**Source document**
A transcript of the original mediaeval French charter follows:

Nous Henri counte de Lancastre de Derby de Leycestre et seneschal d'engletere William de Clynton counte de Huntyngdon Renaud de Cobham Gautier sire de Manney William Lovel Stevene de Cosinton comis de monseigneur le roi d'engletere et de ffraunce aoier trier et jugger toutes maniers de batz d'armes et heames de dayntz son host en son siege devant Caleys fessouns savoir as touz presens avenir cestes.....ou ….... come Johan fiz et heir monseigneur Johan de Warbelton se plaint devant nous / Tibaud fiz monseigneur Tibaud Russel se appela …... nom de Gorges porta ses armes cestassavoir lozenge d'or et d'aszeur ... sanz diffrence et ... les ditz Johan et Tibaud jurres et examinez personalement devant nous et … … … et evidences … … … come d'autre … fust... par sang come par tesmoignance d'aunciens chivalers de leurs pays / les auncestres le dit Johan d'auncestre en auncestre du temps... ...memoire ont porte les dites armes sanz chaunge / Et vu monsiegneur Rauf de Gorges ayel de cestuy Tibaud susdit lessa ses armes et (prist?) les armes susdites de volunte et vu de ses heirs morust sanz heir male / et fust le dit Tibaut fiz de sa soer augge fust par bon delib(er)acon et avis par nous les dits armes au dit Johan heritablement Et nous avant dit Henri et William countes Renaud Gautier baneretz et William Stevene chivaler susdites a cestes (lettres ouvertes?) avons fait mettre nos seaux en tesmoignance de vite et de perpetuel record Done au dite siege en la veille de seynte Margrete l'an du grace mill CCC qaraunte sept.

**Action item**
According to the charter transcript, who brought the complaint before the commissioners?

[Page-level text extractions]
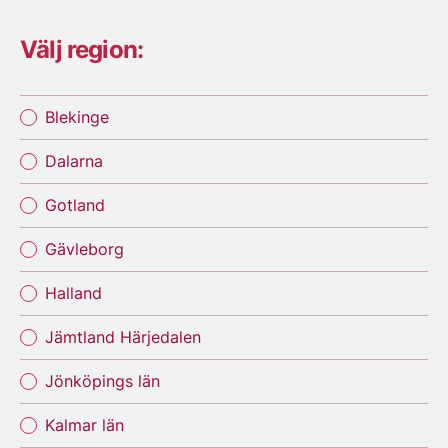
Välj region:
Blekinge
Dalarna
Gotland
Gävleborg
Halland
Jämtland Härjedalen
Jönköpings län
Kalmar län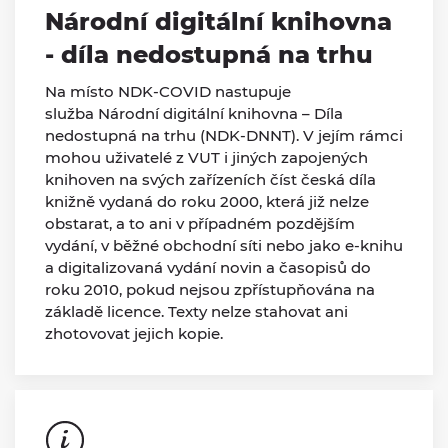
Národní digitální knihovna
- díla nedostupná na trhu
Na místo NDK-COVID nastupuje
služba Národní digitální knihovna – Díla
nedostupná na trhu (NDK-DNNT). V jejím rámci
mohou uživatelé z VUT i jiných zapojených
knihoven na svých zařízeních číst česká díla
knižně vydaná do roku 2000, která již nelze
obstarat, a to ani v případném pozdějším
vydání, v běžné obchodní síti nebo jako e-knihu
a digitalizovaná vydání novin a časopisů do
roku 2010, pokud nejsou zpřístupňována na
základě licence. Texty nelze stahovat ani
zhotovovat jejich kopie.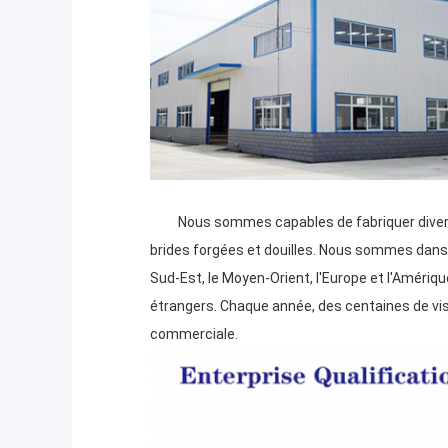
Nous sommes capables de fabriquer divers rac
brides forgées et douilles. Nous sommes dans 
Sud-Est, le Moyen-Orient, l'Europe et l'Amériq
étrangers. Chaque année, des centaines de vis
commerciale.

**Response to the exercise**
Johan, son and heir of monseigneur Johan de Warbelton.